Problem to work on:
Write out each record below exactly as it appears, with no pictures.

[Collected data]
☆ ☆ ☆
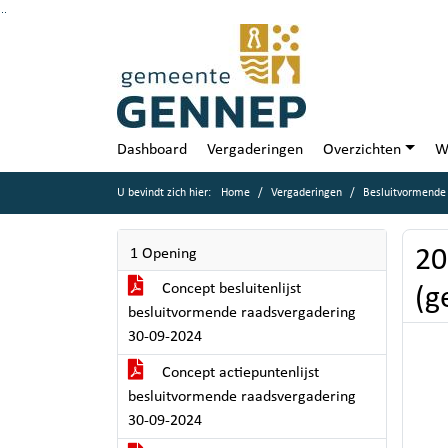
Ga naar de inhoud van deze pagina
Ga naar het zoeken
Ga naar het menu
Dashboard
Vergaderingen
Overzichten
W
U bevindt zich hier:
Home
Vergaderingen
Besluitvormende
20
1 Opening
Concept besluitenlijst
(g
besluitvormende raadsvergadering
30-09-2024
Concept actiepuntenlijst
besluitvormende raadsvergadering
30-09-2024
☆ ☆ ☆
Output below:
Ga naar de inhoud van deze pagina
Ga naar het zoeken
Ga naar het menu
Dashboard
Vergaderingen
Overzichten
W
U bevindt zich hier:
Home
Vergaderingen
Besluitvormende
20
1 Opening
Concept besluitenlijst
(g
besluitvormende raadsvergadering
30-09-2024
Concept actiepuntenlijst
besluitvormende raadsvergadering
30-09-2024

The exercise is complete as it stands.